I bring this up now for two reasons. One is an ongoing, active debate over “news applications” — small programs designed with journalistic intent — and their role in journalism. Meanwhile, for several years Google’s public language has been slowly shifting from “our search results are objective” to “our search results represent our opinion.” The transition seems to have been completed a few weeks ago, when Matt Cutts spoke to Wired about Google’s new page ranking algorithm:

In some sense when people come to Google, that’s exactly what they’re asking for — our editorial judgment. They’re expressed via algorithms. When someone comes to Google, the only way to be neutral is either to randomize the links or to do it alphabetically.

There it is, from the mouth of the bot. “Our editorial judgment” is “expressed via algorithms.” Google is saying that they have and employ editorial judgement, and that they write algorithms to embody it. They use algorithms instead of hand-curated lists of links, which was Yahoo’s failed web navigation strategy of the late 1990s, because manual curation doesn’t scale to whole-web sizes and can’t be personalized. Yet hand selection of articles is what human editors do every day in assembling the front page. It is valuable, but can’t fulfill every need.
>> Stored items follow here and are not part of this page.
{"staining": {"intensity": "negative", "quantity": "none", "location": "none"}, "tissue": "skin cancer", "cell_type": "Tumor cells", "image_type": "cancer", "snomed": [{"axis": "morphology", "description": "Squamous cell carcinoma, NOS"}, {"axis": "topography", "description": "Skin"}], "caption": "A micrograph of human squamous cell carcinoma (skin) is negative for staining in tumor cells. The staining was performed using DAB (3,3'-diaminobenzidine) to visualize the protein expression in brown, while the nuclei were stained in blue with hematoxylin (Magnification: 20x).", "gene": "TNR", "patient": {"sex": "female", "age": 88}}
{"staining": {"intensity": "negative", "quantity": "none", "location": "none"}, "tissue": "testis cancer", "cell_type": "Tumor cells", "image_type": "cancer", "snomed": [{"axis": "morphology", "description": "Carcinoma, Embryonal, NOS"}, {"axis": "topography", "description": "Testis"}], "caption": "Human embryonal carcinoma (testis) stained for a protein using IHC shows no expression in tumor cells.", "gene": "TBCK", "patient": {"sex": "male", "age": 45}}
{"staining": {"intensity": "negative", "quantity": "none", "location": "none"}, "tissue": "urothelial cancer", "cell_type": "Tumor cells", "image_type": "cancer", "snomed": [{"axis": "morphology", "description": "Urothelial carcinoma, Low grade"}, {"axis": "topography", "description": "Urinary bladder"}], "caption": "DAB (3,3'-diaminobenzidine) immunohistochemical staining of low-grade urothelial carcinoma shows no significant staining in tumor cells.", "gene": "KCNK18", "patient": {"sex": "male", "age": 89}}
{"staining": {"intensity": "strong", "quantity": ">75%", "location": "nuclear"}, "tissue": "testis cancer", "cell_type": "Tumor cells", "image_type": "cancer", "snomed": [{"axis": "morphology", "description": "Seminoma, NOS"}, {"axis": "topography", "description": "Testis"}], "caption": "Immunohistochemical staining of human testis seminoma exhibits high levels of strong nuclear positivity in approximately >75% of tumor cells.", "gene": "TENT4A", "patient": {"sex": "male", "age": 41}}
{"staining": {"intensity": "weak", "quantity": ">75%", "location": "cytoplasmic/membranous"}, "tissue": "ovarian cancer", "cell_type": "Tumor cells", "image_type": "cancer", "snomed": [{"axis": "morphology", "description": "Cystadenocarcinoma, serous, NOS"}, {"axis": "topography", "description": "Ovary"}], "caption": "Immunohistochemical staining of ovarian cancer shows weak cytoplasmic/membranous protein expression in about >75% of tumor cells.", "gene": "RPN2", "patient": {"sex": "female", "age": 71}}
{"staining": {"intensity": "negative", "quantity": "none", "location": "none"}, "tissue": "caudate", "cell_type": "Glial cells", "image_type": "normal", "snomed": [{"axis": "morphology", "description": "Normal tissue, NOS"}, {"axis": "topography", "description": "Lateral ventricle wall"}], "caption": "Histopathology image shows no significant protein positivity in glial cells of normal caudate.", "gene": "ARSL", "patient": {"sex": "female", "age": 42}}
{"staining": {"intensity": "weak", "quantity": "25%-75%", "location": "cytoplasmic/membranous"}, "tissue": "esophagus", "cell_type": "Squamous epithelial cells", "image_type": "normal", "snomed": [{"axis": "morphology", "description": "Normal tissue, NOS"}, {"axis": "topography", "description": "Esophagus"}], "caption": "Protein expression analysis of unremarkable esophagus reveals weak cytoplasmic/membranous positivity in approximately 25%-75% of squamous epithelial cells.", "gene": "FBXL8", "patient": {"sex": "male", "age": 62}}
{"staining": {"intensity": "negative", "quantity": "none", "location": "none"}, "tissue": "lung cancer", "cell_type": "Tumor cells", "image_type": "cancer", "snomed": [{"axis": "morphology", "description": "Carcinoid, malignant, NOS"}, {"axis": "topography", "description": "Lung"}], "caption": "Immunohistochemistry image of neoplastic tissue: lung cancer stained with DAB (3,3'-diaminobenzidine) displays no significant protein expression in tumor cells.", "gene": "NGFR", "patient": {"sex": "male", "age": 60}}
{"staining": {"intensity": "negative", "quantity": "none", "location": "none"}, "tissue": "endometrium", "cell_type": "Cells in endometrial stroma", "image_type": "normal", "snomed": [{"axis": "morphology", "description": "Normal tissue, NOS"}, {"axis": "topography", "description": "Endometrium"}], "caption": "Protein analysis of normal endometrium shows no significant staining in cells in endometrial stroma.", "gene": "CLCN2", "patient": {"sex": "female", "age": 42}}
Informing people takes more than reporting
Like a web search engine, journalism is about getting people the accurate information they need or want. But professional journalism is built upon pre-digital institutions and economic models, and newsrooms are geared around content creation, not getting people information. The distinction is important, and journalism’s lack of attention to information filtering and organization seems like a big omission, an omission that explains why technology companies have become powerful players in news.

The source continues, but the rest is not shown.